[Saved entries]
##############################

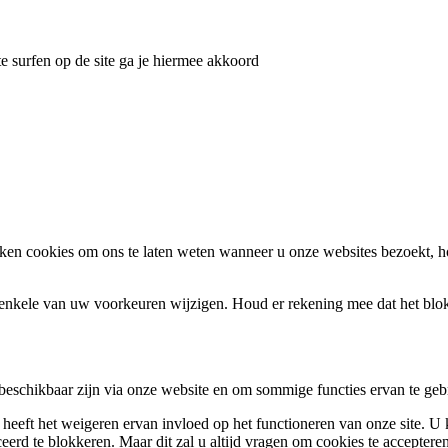
e surfen op de site ga je hiermee akkoord
en cookies om ons te laten weten wanneer u onze websites bezoekt, h
k enkele van uw voorkeuren wijzigen. Houd er rekening mee dat het bl
 beschikbaar zijn via onze website en om sommige functies ervan te geb
 heeft het weigeren ervan invloed op het functioneren van onze site. U
ceerd te blokkeren. Maar dit zal u altijd vragen om cookies te accepte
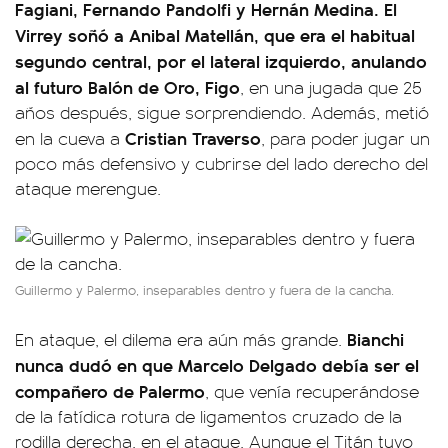
Fagiani, Fernando Pandolfi y Hernán Medina. El
Virrey soñó a Anibal Matellán, que era el habitual
segundo central, por el lateral izquierdo, anulando
al futuro Balón de Oro, Figo
, en una jugada que 25
años después, sigue sorprendiendo. Además, metió
Cristian Traverso
en la cueva a
, para poder jugar un
poco más defensivo y cubrirse del lado derecho del
ataque merengue.
Guillermo y Palermo, inseparables dentro y fuera de la cancha.
Bianchi
En ataque, el dilema era aún más grande.
nunca dudó en que Marcelo Delgado debía ser el
compañero de Palermo
, que venía recuperándose
de la fatídica rotura de ligamentos cruzado de la
rodilla derecha, en el ataque. Aunque el Titán tuvo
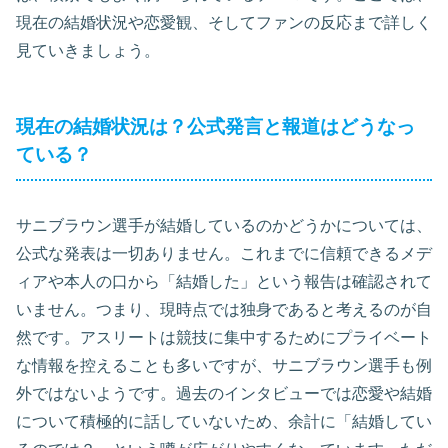
現在の結婚状況や恋愛観、そしてファンの反応まで詳しく
見ていきましょう。
現在の結婚状況は？公式発言と報道はどうなっ
ている？
サニブラウン選手が結婚しているのかどうかについては、
公式な発表は一切ありません。これまでに信頼できるメデ
ィアや本人の口から「結婚した」という報告は確認されて
いません。つまり、現時点では独身であると考えるのが自
然です。アスリートは競技に集中するためにプライベート
な情報を控えることも多いですが、サニブラウン選手も例
外ではないようです。過去のインタビューでは恋愛や結婚
について積極的に話していないため、余計に「結婚してい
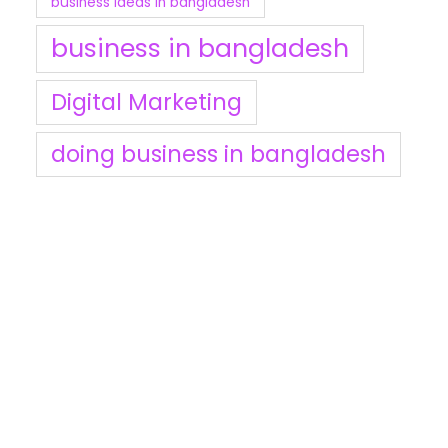
business ideas in bangladesh
business in bangladesh
Digital Marketing
doing business in bangladesh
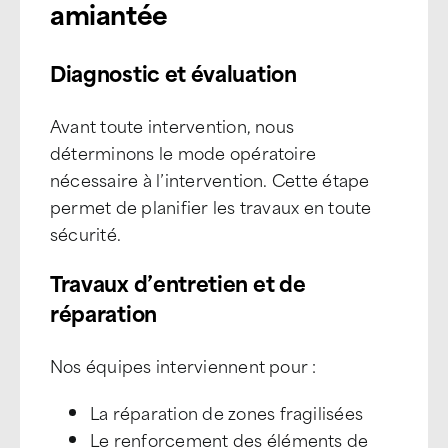
amiantée
Diagnostic et évaluation
Avant toute intervention, nous
déterminons le mode opératoire
nécessaire à l’intervention. Cette étape
permet de planifier les travaux en toute
sécurité.
Travaux d’entretien et de
réparation
Nos équipes interviennent pour :
La réparation de zones fragilisées
Le renforcement des éléments de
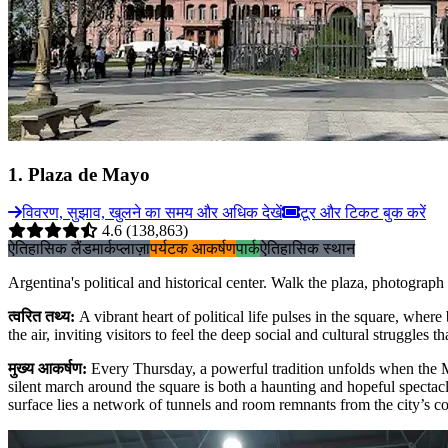
1
.
Plaza de Mayo
विवरण, सुझाव, खुलने का समय और अधिक देखें
टूर और टिकट बुक करें
4.6
(138,863)
ऐतिहासिक लैंडमार्क
प्लाज़ा
पर्यटक आकर्षण
पार्क
ऐतिहासिक स्थान
Argentina's political and historical center. Walk the plaza, photograp
त्वरित तथ्य
:
A vibrant heart of political life pulses in the square, wher
the air, inviting visitors to feel the deep social and cultural struggles t
मुख्य आकर्षण
:
Every Thursday, a powerful tradition unfolds when the M
silent march around the square is both a haunting and hopeful spectac
surface lies a network of tunnels and room remnants from the city’s co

##############################

(Problem description)
Leave out the pictures and return the rest of the records exactly.

(Output)
e surfen op de site ga je hiermee akkoord
en cookies om ons te laten weten wanneer u onze websites bezoekt, h
k enkele van uw voorkeuren wijzigen. Houd er rekening mee dat het bl
 beschikbaar zijn via onze website en om sommige functies ervan te geb
 heeft het weigeren ervan invloed op het functioneren van onze site. U
ceerd te blokkeren. Maar dit zal u altijd vragen om cookies te accepte
Fagiani, Fernando Pandolfi y Hernán Medina. El
Virrey soñó a Anibal Matellán, que era el habitual
segundo central, por el lateral izquierdo, anulando
al futuro Balón de Oro, Figo
, en una jugada que 25
años después, sigue sorprendiendo. Además, metió
Cristian Traverso
en la cueva a
, para poder jugar un
poco más defensivo y cubrirse del lado derecho del
ataque merengue.
Guillermo y Palermo, inseparables dentro y fuera de la cancha.
Bianchi
En ataque, el dilema era aún más grande.
nunca dudó en que Marcelo Delgado debía ser el
compañero de Palermo
, que venía recuperándose
de la fatídica rotura de ligamentos cruzado de la
rodilla derecha, en el ataque. Aunque el Titán tuvo
現在の結婚状況や恋愛観、そしてファンの反応まで詳しく
見ていきましょう。
現在の結婚状況は？公式発言と報道はどうなっ
ている？
サニブラウン選手が結婚しているのかどうかについては、
公式な発表は一切ありません。これまでに信頼できるメデ
ィアや本人の口から「結婚した」という報告は確認されて
いません。つまり、現時点では独身であると考えるのが自
然です。アスリートは競技に集中するためにプライベート
な情報を控えることも多いですが、サニブラウン選手も例
外ではないようです。過去のインタビューでは恋愛や結婚
について積極的に話していないため、余計に「結婚してい
business ideas in bangladesh
business in bangladesh
Digital Marketing
doing business in bangladesh
amiantée
Diagnostic et évaluation
Avant toute intervention, nous
déterminons le mode opératoire
nécessaire à l’intervention. Cette étape
permet de planifier les travaux en toute
sécurité.
Travaux d’entretien et de
réparation
Nos équipes interviennent pour :
La réparation de zones fragilisées
Le renforcement des éléments de
1
.
Plaza de Mayo
विवरण, सुझाव, खुलने का समय और अधिक देखें
टूर और टिकट बुक करें
4.6
(138,863)
ऐतिहासिक लैंडमार्क
प्लाज़ा
पर्यटक आकर्षण
पार्क
ऐतिहासिक स्थान
Argentina's political and historical center. Walk the plaza, photograp
त्वरित तथ्य
:
A vibrant heart of political life pulses in the square, wher
the air, inviting visitors to feel the deep social and cultural struggles t
मुख्य आकर्षण
:
Every Thursday, a powerful tradition unfolds when the M
silent march around the square is both a haunting and hopeful spectac
surface lies a network of tunnels and room remnants from the city’s co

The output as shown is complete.